The management of patients with conjoint cataract and glaucoma
- PMID: 7454214
The management of patients with conjoint cataract and glaucoma
Abstract
The frequency with which patients are beset with both cataract and glaucoma has risen and will continue to rise. The present report compares several different approaches to the management of 129 cases of conjoint cataract and glaucoma, including cataract extraction alone, trabeculectomy followed by cataract extraction, and cataract extraction performed simultaneously with either trabeculectomy, partial-punch sclerectomy, iridencleisis, or cyclodialysis. None of the single approaches is appropriate for every case. The surgeon must consider a variety of factors including need to improve visual acuity, ability of the optic nerve head to withstand rise of intraocular pressure, need to achieve lower intraocular pressure postoperatively, general health of the eye, and other long-term considerations such as need to fit a contact lens, availability of care, patient reliability, and opportunity to perform a second surgical procedure.

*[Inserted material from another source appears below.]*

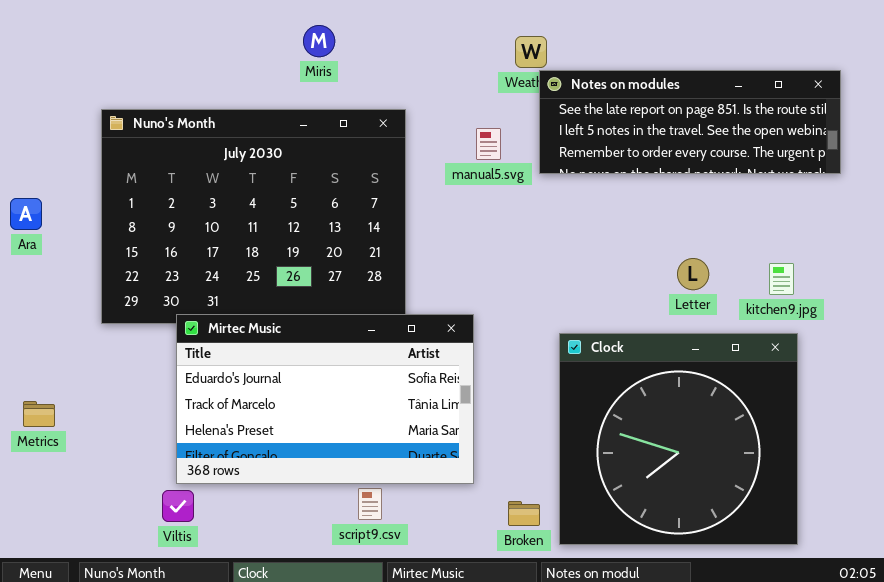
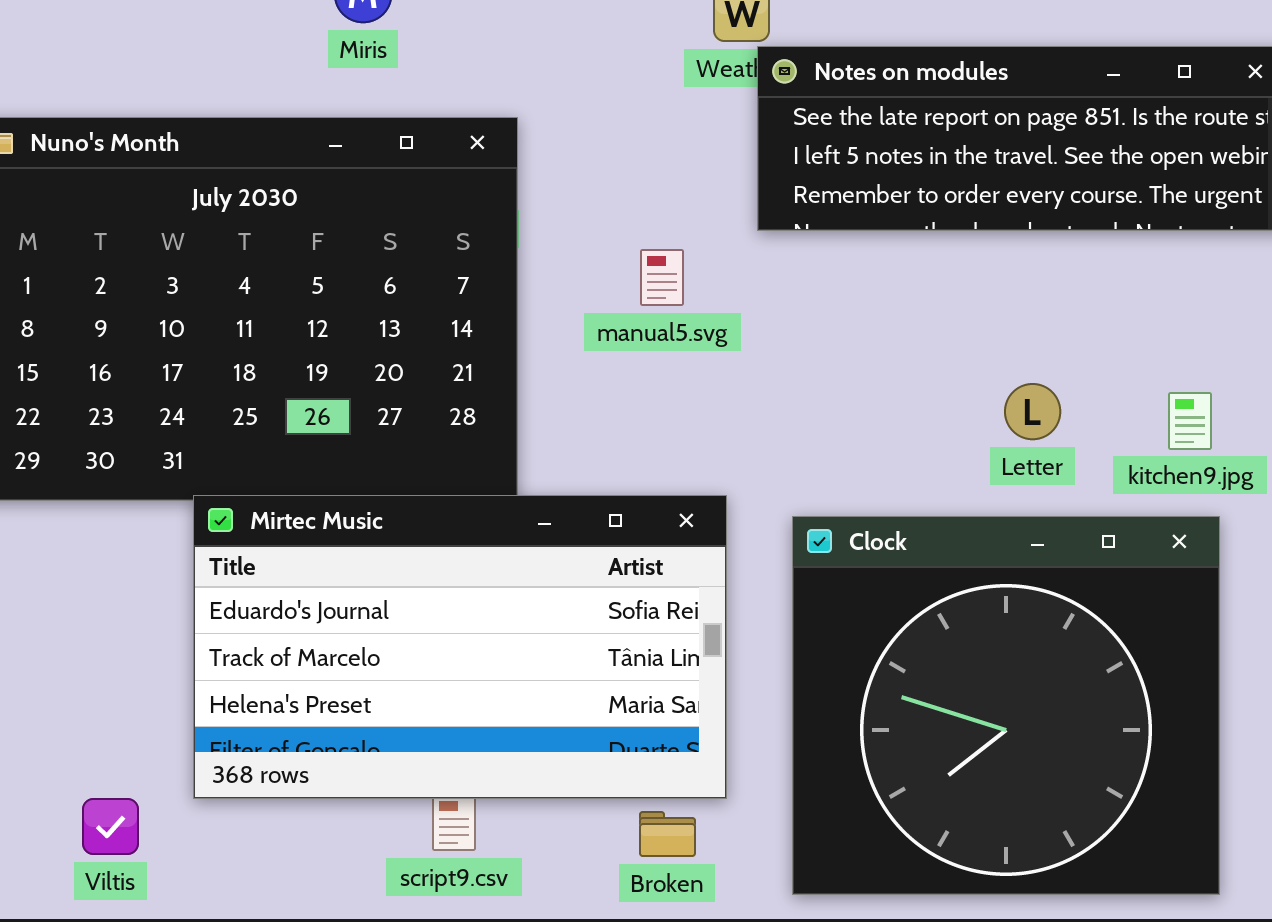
manual5.svg: [476,128,501,160] -> [640,249,684,306], moved
Mirtec Music: [176,314,474,484] -> [193,495,727,799], moved
Broken: [508,501,540,526] -> [639,811,696,857], moved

A detailed approach to the management of conjoint cataract and glaucoma is given in tabular form. In general, where glaucoma surgery is of first priority, a trabeculectomy is advised, cataract extraction being performed later. Where glaucoma surgery is not thought necessary and where the optic nerve is relatively healthy a cataract extraction without a combined procedure is preferable. Each of the previously mentioned combined procedures has specific indications which are given.